[Text block]
════════

The results weren’t exactly as expected.
“We learned the hard way that it just doesn’t work that way,” said John Blackmon, senior vice president of the software-development firm.
Simply knowing the languages isn’t enough, he explained. The translator also must intimately understand the nuances of translation, Blackmon said.
Trivantis, founded 13 years ago, is best known by its flagship product called Lectora. The eLearning product is one the company heralds as “the first, easy-to-use authoring software” that “made rapid eLearning a reality.” Essentially, the software is a tool that allows customers to create eLearning courses.
Corporations and organizations that focus on everything from retail to higher education, government and manufacturing use the company’s eLearning software. Its products serve more than 70 percent of Fortune 100 companies, most Fortune 500 firms and all branches of the U.S. military. Global 2000 corporations in more than 125 countries also use Trivantis’ eLearning software.
Trivantis has offices in Boca Raton, Fla.; Phoenix, Paris and London.
In 2008, the company started to expand into international markets. Likewise, the Lectora tool would need to be translated into the native languages of potential customers.
That’s when Trivantis began its search for a translation company via a call for contract bids.
“LinguaLinx’s bid came back very good,” Blackmon said.
LinguaLinx, based in Cohoes, N.Y., offers translation services, as well as interpretation, multilingual copywriting, transcription and multicultural consulting.
“The experience has been very good,” Blackmon said. “(LinguaLinx) is always extremely competitive. We never have had any problems working with them.”
Mostly, LinguaLinx translates documentation associated with Trivantis’ various eLearning tools and hosting platforms.
“You would be surprised at how much translation that requires,” Blackmon explained.
LinguaLinx, he added, is dependable and consistent.
“We’ve had repeatable scenarios where things get translated the same way each time,” he said.
Blackmon described Trivantis’ relationship with LinguaLinx as collaborative, citing a recent project where the company had to make changes to an eLearning tool.
“They worked with us,” he said. “It’s nice to work with someone that’s more your partner, not just your vendor.”
Thus far, LinguaLinx has translated Trivantis’ Lectora product into five languages.
“It has allowed us to confidently enter markets knowing that we can get the product localized in a reasonable timeframe to enable sales,” Blackmon explained.
As a software developer, translation is crucial, he added. Documentation linked to the Lectora eLearning product has to be spot on, he said. Using college students who are native speakers of a particular language, as Trivantis once tried, or free online tools such as Google Translate are like night and day when compared with a professional translation company, Blackmon said.
“There’s a huge difference. Google Translate is never an option for any software developer,” he noted. “We’ve been working with (LinguaLinx) a number of years for a number of releases. We’ve seen a number of companies come and go and they’re there and they will be there.”

════════

[Supplied entries]
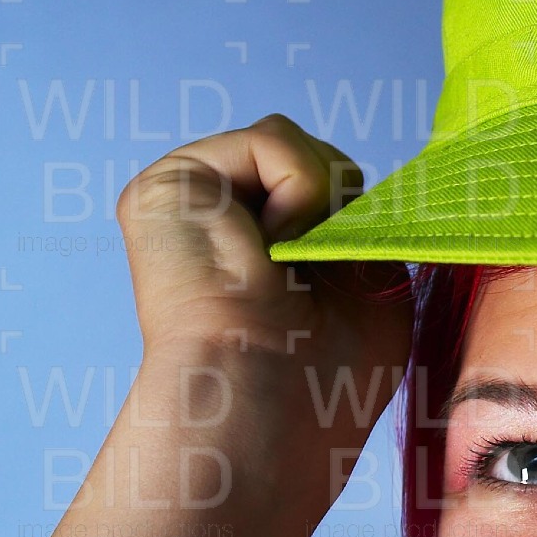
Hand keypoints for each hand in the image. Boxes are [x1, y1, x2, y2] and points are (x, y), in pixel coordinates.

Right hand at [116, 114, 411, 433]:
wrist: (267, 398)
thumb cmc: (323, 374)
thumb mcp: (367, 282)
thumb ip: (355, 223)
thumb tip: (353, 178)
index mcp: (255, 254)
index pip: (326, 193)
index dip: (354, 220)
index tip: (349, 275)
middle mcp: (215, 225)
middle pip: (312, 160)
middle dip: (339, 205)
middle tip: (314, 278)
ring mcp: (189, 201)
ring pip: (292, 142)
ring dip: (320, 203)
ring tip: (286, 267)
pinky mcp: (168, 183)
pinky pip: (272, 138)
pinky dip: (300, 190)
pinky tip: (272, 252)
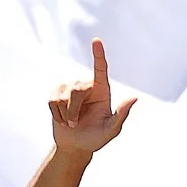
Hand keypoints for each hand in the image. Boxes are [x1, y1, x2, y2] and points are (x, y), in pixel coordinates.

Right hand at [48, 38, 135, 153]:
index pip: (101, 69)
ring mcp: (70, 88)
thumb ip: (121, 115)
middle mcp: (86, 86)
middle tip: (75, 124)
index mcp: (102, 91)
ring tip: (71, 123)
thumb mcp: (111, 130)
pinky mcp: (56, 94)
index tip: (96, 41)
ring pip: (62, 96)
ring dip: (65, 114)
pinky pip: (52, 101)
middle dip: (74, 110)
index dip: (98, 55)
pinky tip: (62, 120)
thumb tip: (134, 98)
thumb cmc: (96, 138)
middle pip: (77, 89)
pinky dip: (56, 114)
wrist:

════════

[Work request A]
According to the article on Trivantis, into how many languages has LinguaLinx translated the Lectora product so far?
[Work request B]
Write out the passage of the article on Trivantis word for word, from "Blackmon described Trivantis’" up to and including "an eLearning tool.".
Answer using only the article on Trivantis, not the records.

[Exercise answer A]
Five languages.

[Exercise answer B]
Blackmon described Trivantis’ relationship with LinguaLinx as collaborative, citing a recent project where the company had to make changes to an eLearning tool.